CTSH dependent cytokine mRNA expression. (A) The effect of CTSH on the mRNA expression of cytokines from BMP family. Differentiated U937 cells were incubated with 0.5 μM nCTSH and the mRNA levels were screened by PCR-arrays enabling simultaneous screen of the of 84 cytokine genes. The expression of BMP-2 is not presented, while it was probably an artifact, as shown by the analysis of the melting curve. (B) The influence of CTSH on BMP-4 mRNA expression was further evaluated with quantitative real time PCR analysis in U937, HOS and PC-3 cell lines. Cells were treated with 0.5 μM nCTSH for 24 h. The mRNA levels obtained from control samples were normalized to 1. Each bar represents the mean±SD. Ns, non-significant, *P<0.05.

FIGURE 3

Co-localization of CTSH (green fluorescence) and BMP-4 (red fluorescence) in U937 (A), HOS (B), PC-3 (C) and WEHI231 (D) cells.
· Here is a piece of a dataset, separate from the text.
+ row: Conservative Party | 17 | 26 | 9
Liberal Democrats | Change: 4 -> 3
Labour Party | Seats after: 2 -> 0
Weak or no co-localization was found in selected human cells (A, B, C), while clear co-localization can be seen in mouse WEHI231 cell line (D). CTSH was labeled with 1D10 monoclonal primary antibody and anti-mouse AlexaFluor™488 secondary antibody. BMP-4 was labeled with primary goat polyclonal anti-BMP-4 antibody (Santa Cruz) and anti-goat AlexaFluor™ 555 secondary antibody. The sites of co-localization are shown in white (frame 4) and correspond to the pixels that are over the threshold in both channels (frame 5). Scale bars represent 5 μm (A and D) and 20 μm (B and C).

FIGURE 4

CTSH processing of mature BMP-4 protein. (A) Human cell lines were treated with 5 μM CTSHi for 24 h and then cell lysates were analyzed using Western blot. Proteins (50 μg) from cell lysates were separated on SDS-PAGE and transferred on to PVDF membrane. BMP-4 was detected with anti-BMP-4 N16 antibody (Santa Cruz) and then with secondary antibody labelled with HRP. The molecular mass in kDa is indicated on the left hand side of the blots. Molecular mass of the mature BMP-4 is detected to be approximately 18 kDa. (B) Using Western blot we analyzed the products of the reaction between mature human recombinant BMP-4 and nCTSH. Mature human recombinant BMP-4 was incubated for 1.5 h at 37ºC in CTSH activity buffer (lane 1), with 60 ng of nCTSH in CTSH activity buffer (lane 2) and 60 ng of nCTSH in CTSH activity buffer that was pre-treated for 10 min with 10 μM CTSHi (lane 3). Mature human recombinant BMP-4 has a molecular mass of 13 kDa. (C) Using reverse phase HPLC we analyzed CTSH activity buffer (buffer), mature human recombinant BMP-4 in CTSH activity buffer (BMP-4) and the products of the reaction between mature human recombinant BMP-4 and nCTSH in CTSH activity buffer (BMP-4 + nCTSH). BMP-4 was eluted in the fraction around 17.0 min.